### Dataset entries
:::
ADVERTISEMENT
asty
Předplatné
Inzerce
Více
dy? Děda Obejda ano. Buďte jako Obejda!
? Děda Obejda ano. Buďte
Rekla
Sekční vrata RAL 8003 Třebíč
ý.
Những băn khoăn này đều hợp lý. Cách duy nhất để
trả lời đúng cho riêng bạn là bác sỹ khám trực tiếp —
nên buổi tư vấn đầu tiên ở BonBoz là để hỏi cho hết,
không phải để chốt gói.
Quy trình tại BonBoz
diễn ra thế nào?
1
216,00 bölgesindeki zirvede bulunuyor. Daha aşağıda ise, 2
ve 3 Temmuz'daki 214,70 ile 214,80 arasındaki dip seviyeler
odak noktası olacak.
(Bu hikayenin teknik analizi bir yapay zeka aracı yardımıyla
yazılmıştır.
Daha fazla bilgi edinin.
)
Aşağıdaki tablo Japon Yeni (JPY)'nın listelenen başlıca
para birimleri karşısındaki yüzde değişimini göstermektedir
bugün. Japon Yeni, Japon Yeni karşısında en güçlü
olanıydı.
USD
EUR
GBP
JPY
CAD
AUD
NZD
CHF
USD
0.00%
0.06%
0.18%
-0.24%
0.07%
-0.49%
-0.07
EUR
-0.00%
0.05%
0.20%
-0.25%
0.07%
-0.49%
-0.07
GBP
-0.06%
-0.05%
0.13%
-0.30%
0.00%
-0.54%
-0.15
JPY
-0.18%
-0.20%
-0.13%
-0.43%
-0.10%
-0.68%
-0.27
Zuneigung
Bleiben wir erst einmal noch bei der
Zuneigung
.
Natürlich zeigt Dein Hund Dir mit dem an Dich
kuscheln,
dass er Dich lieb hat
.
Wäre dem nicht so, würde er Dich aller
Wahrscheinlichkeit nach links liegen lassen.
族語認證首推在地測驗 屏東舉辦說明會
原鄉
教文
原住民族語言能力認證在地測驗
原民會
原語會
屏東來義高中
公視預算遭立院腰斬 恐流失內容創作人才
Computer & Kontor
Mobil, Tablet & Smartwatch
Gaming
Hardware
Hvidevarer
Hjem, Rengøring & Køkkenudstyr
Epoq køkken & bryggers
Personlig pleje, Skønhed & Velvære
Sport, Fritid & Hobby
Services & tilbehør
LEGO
:::
### TASK ITEM
Look through the entries for lines containing the word "Obejda" and return each one.

### RESPONSE BELOW
dy? Děda Obejda ano. Buďte jako Obejda!
? Děda Obejda ano. Buďte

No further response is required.